The fair value adjustment reclassifies the property as an investment property rather than a property held for resale following the change in management of the property.
Acquisition related costs
The Group incurred acquisition related costs of £401,491 related to professional fees paid for due diligence, general professional fees and legal related costs. These costs have been included in administrative expenses in the Group’s consolidated income statement.
Effect on Group results of the acquisitions
If both these acquisitions had occurred on 1 April 2015, Group revenue would have been an estimated £16.7m and Group profit before tax would have been an estimated £13.0m. In determining these amounts, management has assumed that the fair value adjustments that arose on the date of acquisition would have been the same if the acquisition occurred on 1 April 2015.
Dering Properties (Sutton) Limited
The acquisition of Dering Properties (Sutton) Limited was made on 17 August 2015. The directors have taken the view that this acquisition had similar attributes to that of an asset purchase rather than a business combination and therefore the value of the asset at the acquisition date amounting to £3,925,000 has been added to the additions within investment properties together with the costs of the acquisition amounting to £104,684.

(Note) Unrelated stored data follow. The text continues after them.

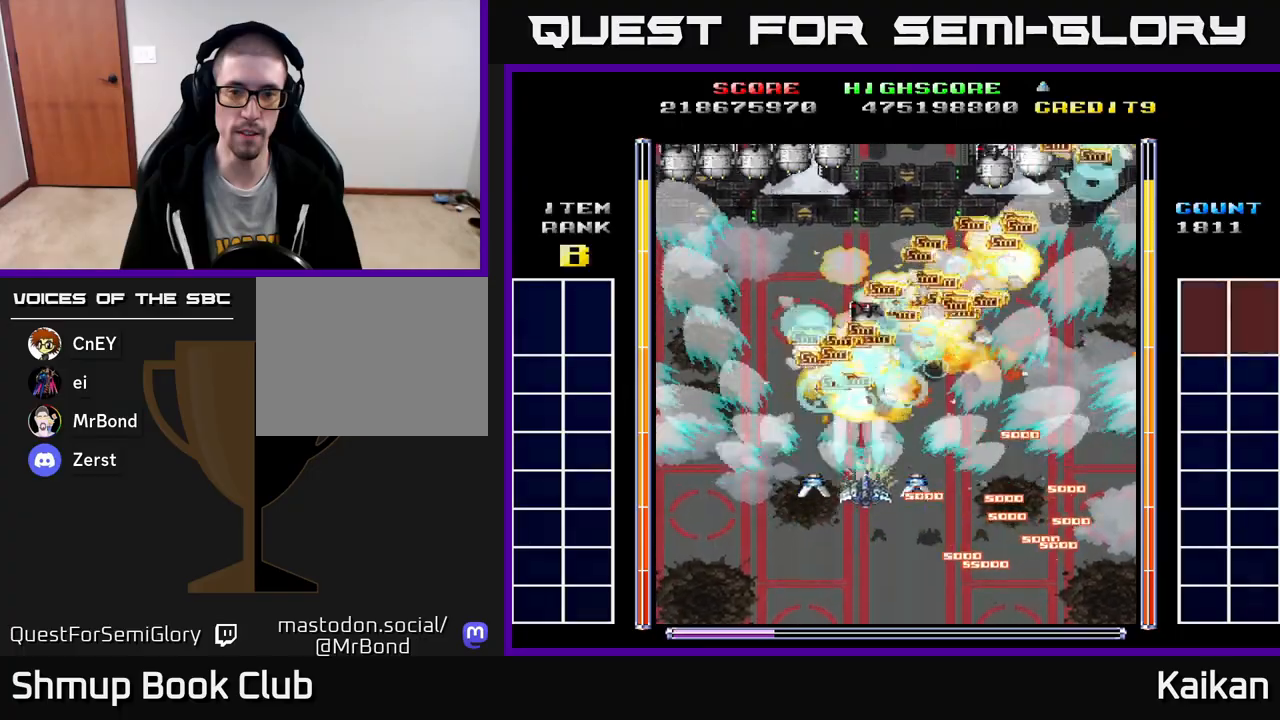
{"buttons": ["DPAD_DOWN", "DPAD_LEFT"], "left_stick": "center", "events": [[50, "DPAD_RIGHT", "down"], [217, "A", "up"], [300, "DPAD_RIGHT", "up"], [400, "DPAD_LEFT", "down"], [417, "DPAD_UP", "up"], [500, "DPAD_DOWN", "down"]]}
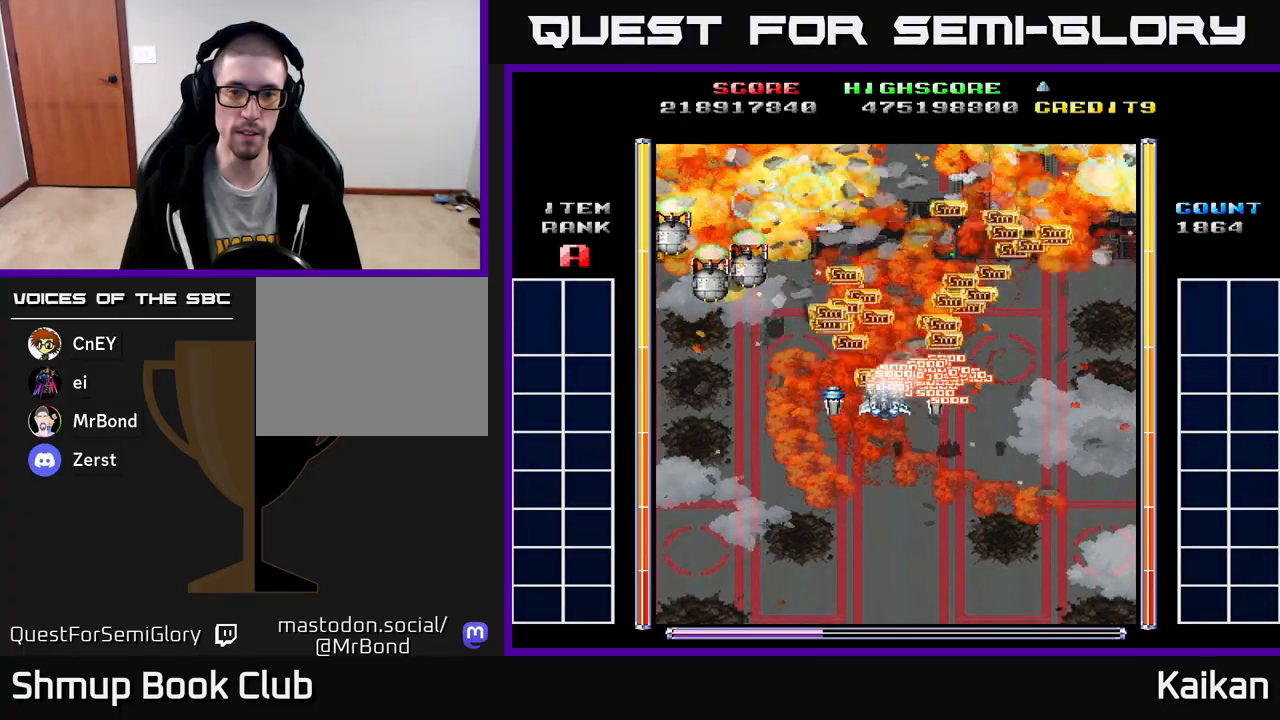
{"buttons": ["A", "DPAD_DOWN", "DPAD_LEFT"], "left_stick": "center", "events": [[33, "DPAD_LEFT", "up"], [367, "DPAD_LEFT", "down"], [400, "A", "down"]]}
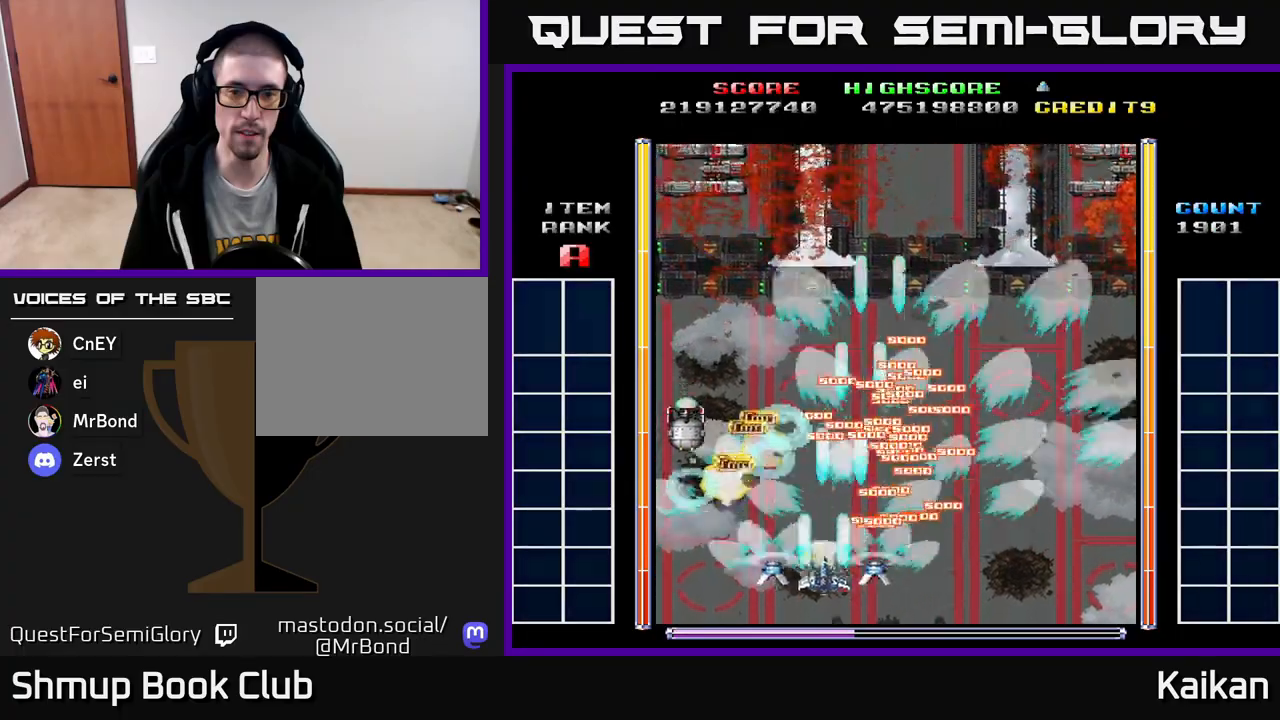
{"buttons": ["A", "DPAD_UP", "DPAD_RIGHT"], "left_stick": "center", "events": [[67, "DPAD_DOWN", "up"], [117, "DPAD_UP", "down"], [133, "DPAD_LEFT", "up"], [200, "DPAD_RIGHT", "down"]]}
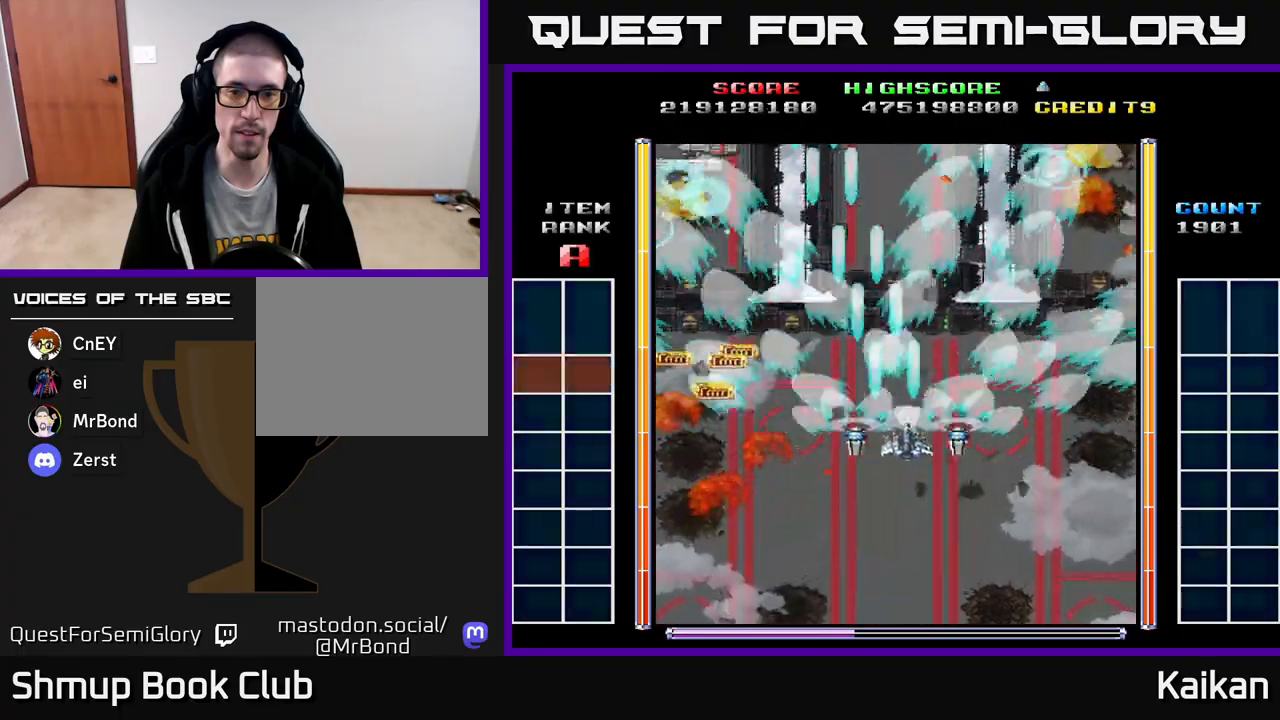
{"buttons": [], "left_stick": "center", "events": [[133, "A", "up"], [217, "DPAD_RIGHT", "up"], [333, "DPAD_LEFT", "down"], [367, "DPAD_UP", "up"], [433, "DPAD_LEFT", "up"]]}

Acquisition in year ended 31 March 2015
On 26 August 2014 the Group acquired 100% of the share capital of Property Investment Holdings Limited (PIH) for a consideration of £3,613,828. The consideration was satisfied by issuing 1,103,459 ordinary 10p shares at a fair value price of £3.275. PIH is a property investment company which was acquired to expand the Group’s property portfolio.
The acquired subsidiary contributed £4,102,851 to the profit before tax of the Group. If this acquisition had occurred on 1 April 2014, Group revenue would have been an estimated £9.7m and Group profit before tax would have been an estimated £14.4m. In determining these amounts, management has assumed that the fair value adjustments that arose on the date of acquisition would have been the same if the acquisition occurred on 1 April 2014.
Deferred tax asset amounting to £273,029 was recognised as a fair value adjustment at the acquisition date being management’s estimate, based on budgets and forecasts, of the future utilisation of tax losses of approximately £9m that were available to carry forward following the refinancing of the bank loans of the PIH which took place at acquisition. The deferred tax asset was increased to £500,000 at 31 March 2015 as a result of the restructuring of PIH and the repayment of £10m of intra group loans which has resulted in increasing the anticipated future annual profits of PIH.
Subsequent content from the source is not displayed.